— Ты знаешь, в этой дивизии я с первого дня войны. Попал я в нее прямо из тбилисского пехотного училища, дали мне взвод… В дивизии меня многие знают — и красноармейцы и командиры. Вот и подумай, какими глазами они на меня посмотрят, что я им скажу!.. Будь человеком, избавь меня от этого.
— Раньше надо было думать.
— Не учи меня, ради бога! Ничему уже не научишь, поздно, — с такой болью сказал он, что я невольно пожалел о своих словах.
— Помоги мне, парень.
Я понял, о чем он просит — легкой смерти себе ищет.
Я растерялся — мне и в голову ничего подобное не могло прийти. Я солдат, а не убийца. Я никогда не стре лял в безоружного, связанного человека. Так на что же он меня толкает, недоносок поганый.
Кажется, он догадался, о чем я думаю. Он снова посмотрел мне в глаза и сказал:
— Я недавно туда перешел. Два месяца в лагере продержали и только позавчера погнали в лес на работу. Ничего я не знаю. Ничем я не могу помочь нашим.
Нашим?!
Можете представить себе, как это слово поразило меня.
Это кого же он назвал «наши»? Тех, кого предал?
— Какой дьявол тебя туда затащил? — спросил я.
— Правду говоришь — дьявол. Обида разъела мое сердце… в тридцать седьмом родных моих угнали в Сибирь, там они и погибли. С того времени не стало мне покоя…
— И ты потому оплевал все иконы и кресты? Хорош! У моего товарища тоже отца забрали, а он на Халхин-Голе геройски погиб.
— Верю, да видать я не из того куска железа. Злоба ослепила меня.
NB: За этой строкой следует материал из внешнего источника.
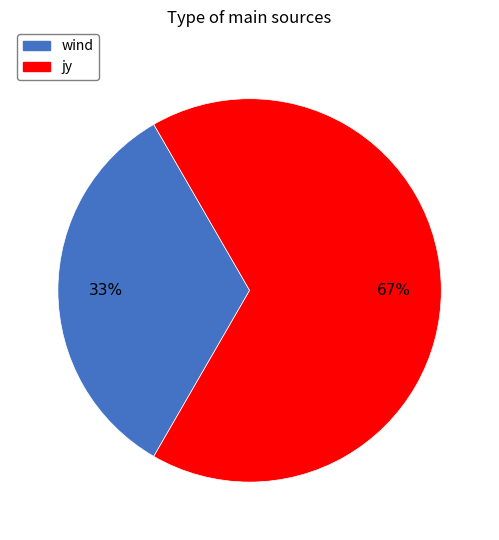

Rank the categories by value from lowest to highest.

wind, jy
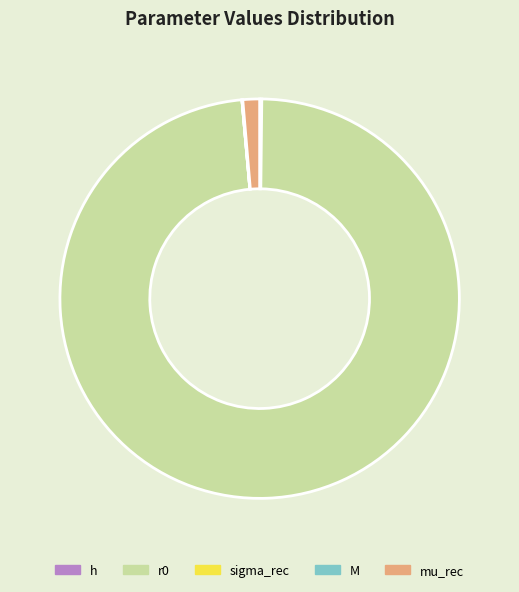

How many slices are in this pie chart?

5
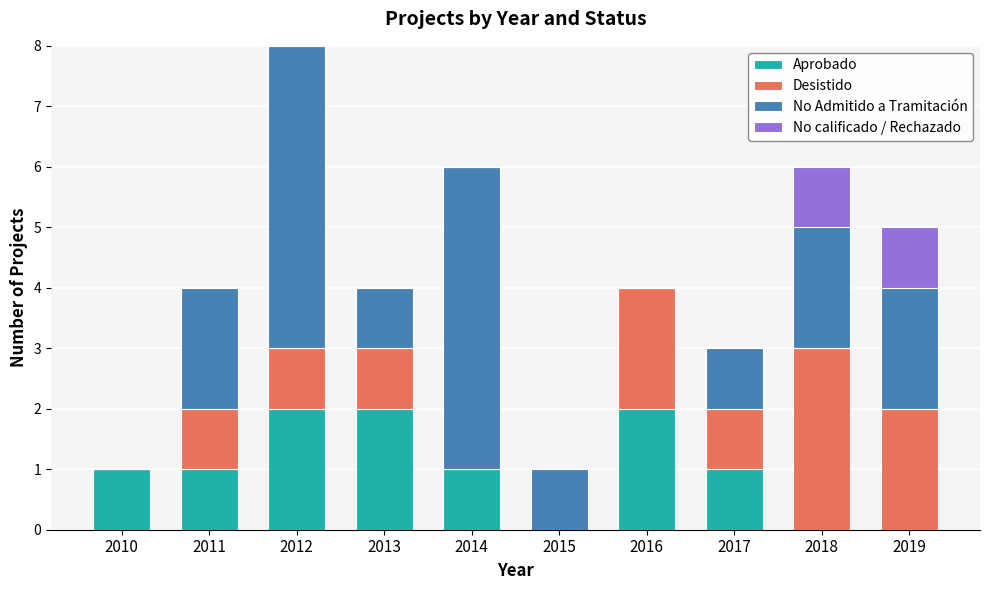

What is the total value across all series at 2016?

4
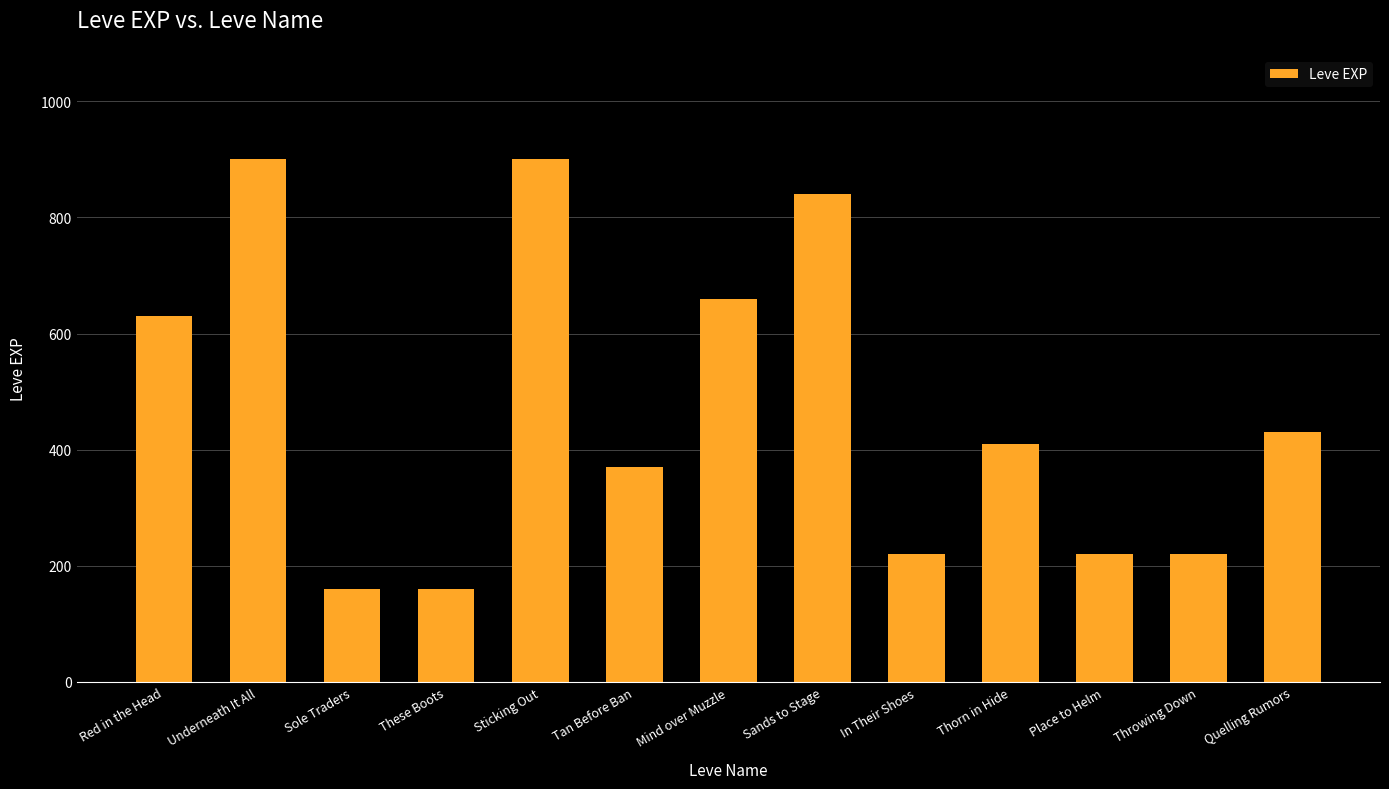

What is the difference between the maximum and minimum values?

740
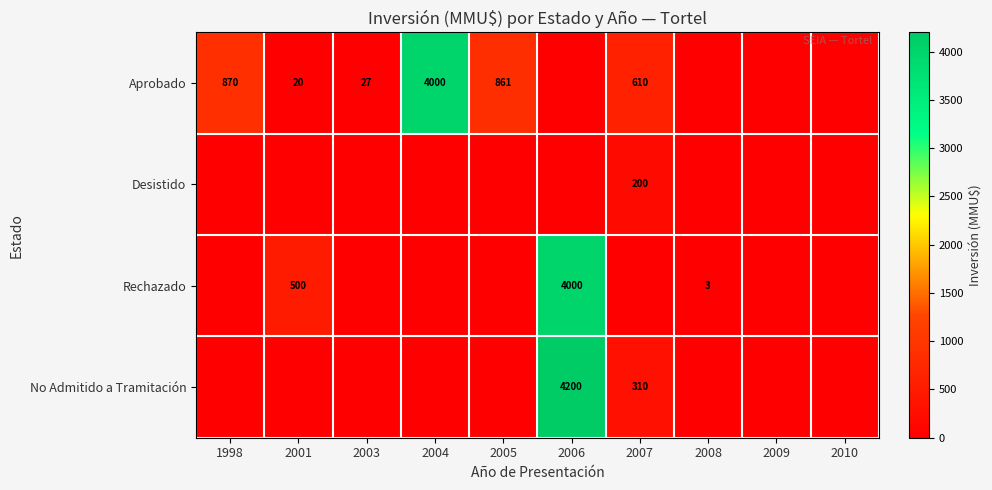

At which category is the sum across all series the highest?

2006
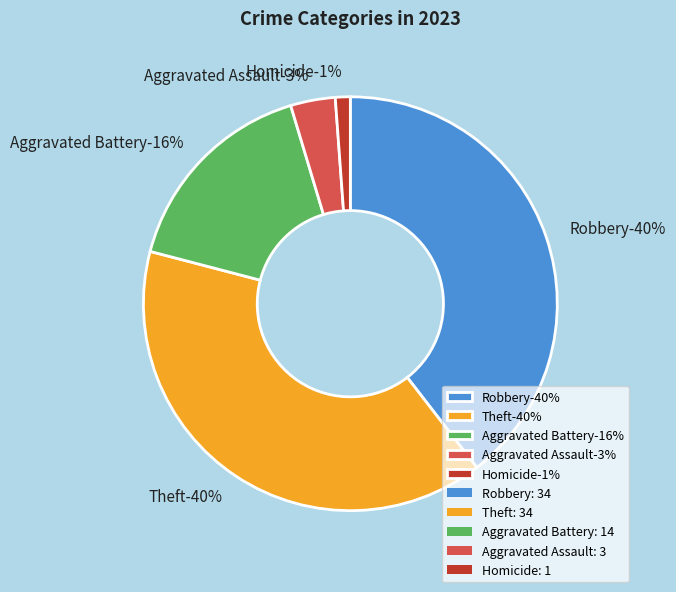

What percentage is the Aggravated Assault slice, to the nearest percent?

3%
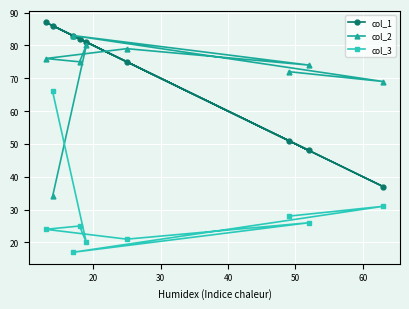

How many series are shown in this chart?

3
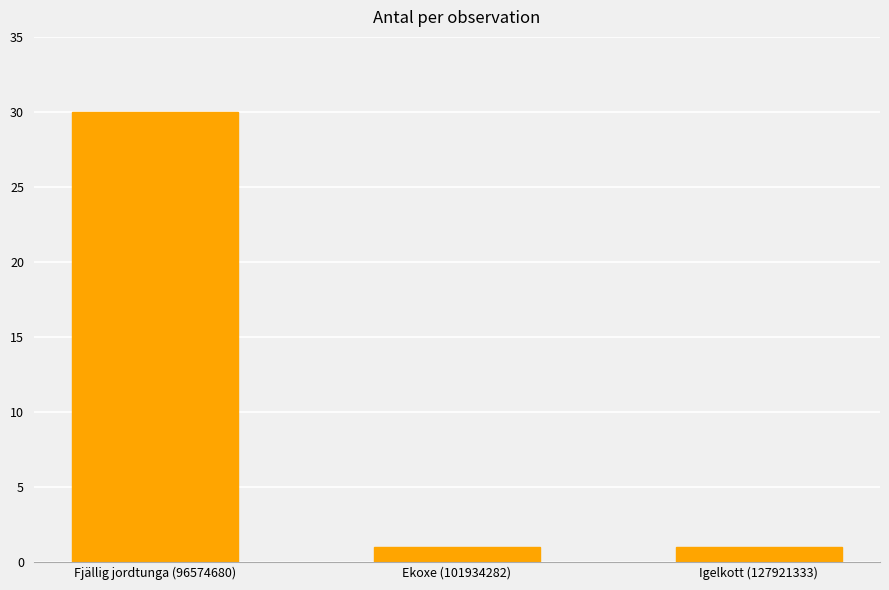

What is the change in value from Fjällig jordtunga (96574680) to Ekoxe (101934282)?

-29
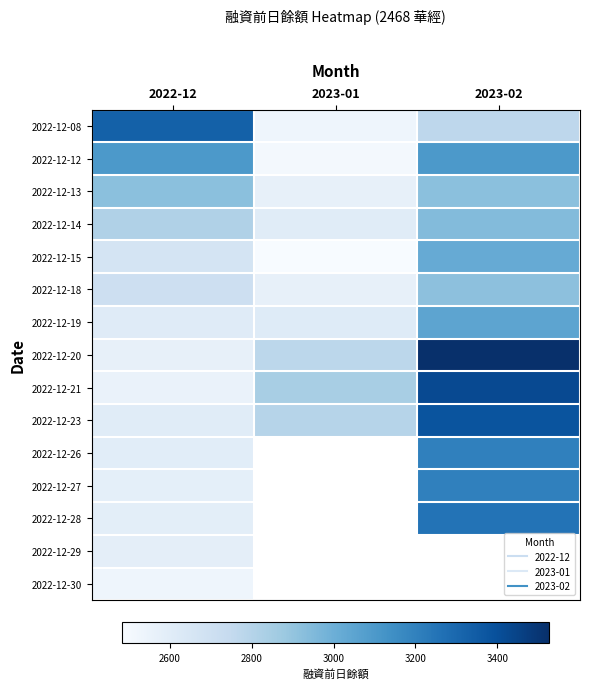

At which label is 2022-12-28 closest to 2921?

2022-12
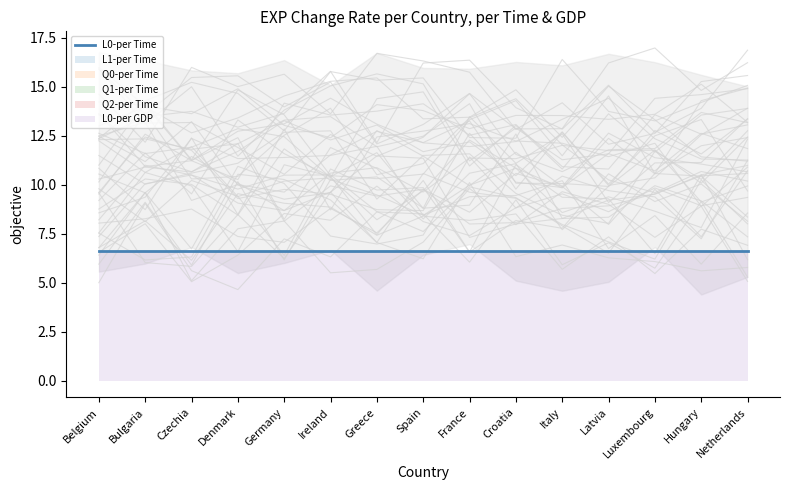

What is the sum of the L0-per GDP values at Bulgaria and Belgium?

13.2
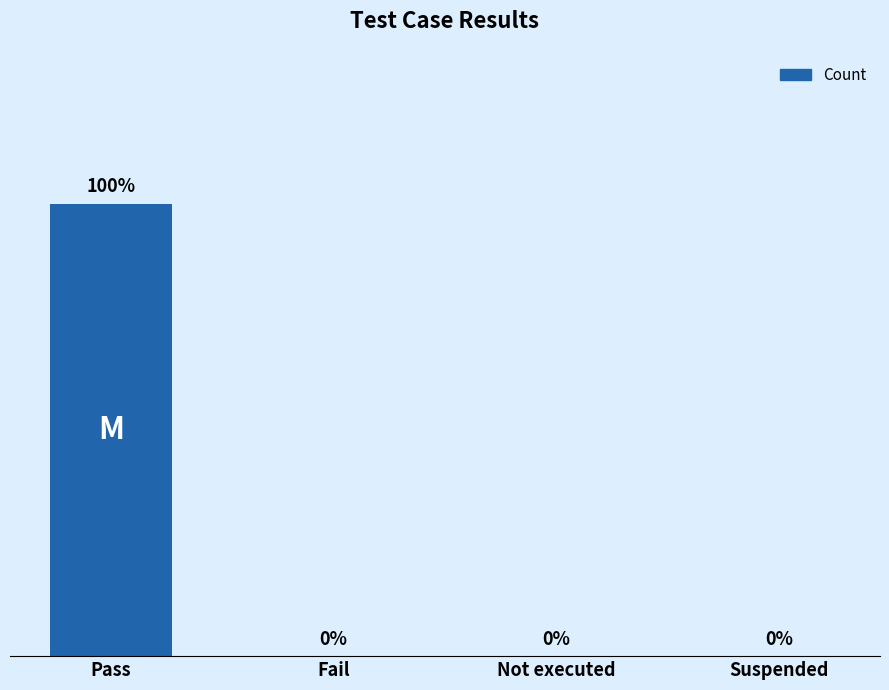

Between Pass and Not executed, which is larger?

Pass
День выдался пасмурный, вокруг было тихо, спокойно, и просто не верилось, что за каждой скалой, в каждой расщелине, за каждым камнем притаились нацеленные друг на друга пушки, пулеметы, винтовки и в любую минуту может начаться светопреставление. Только в такой тишине и могла родиться в моей голове нелепая мысль.
— Может, простят тебя, — вырвалось у меня.
И снова я услышал его ужасный смех, от которого мне стало не по себе.
— Нет, не простят, — сказал он. — Да и не хочу, чтобы простили. Ничего уже не хочу. Думал, уйду к ним и успокоюсь… не вышло. Только сам себя замучил. Надо было знать, что изменник не мститель, а только подлец…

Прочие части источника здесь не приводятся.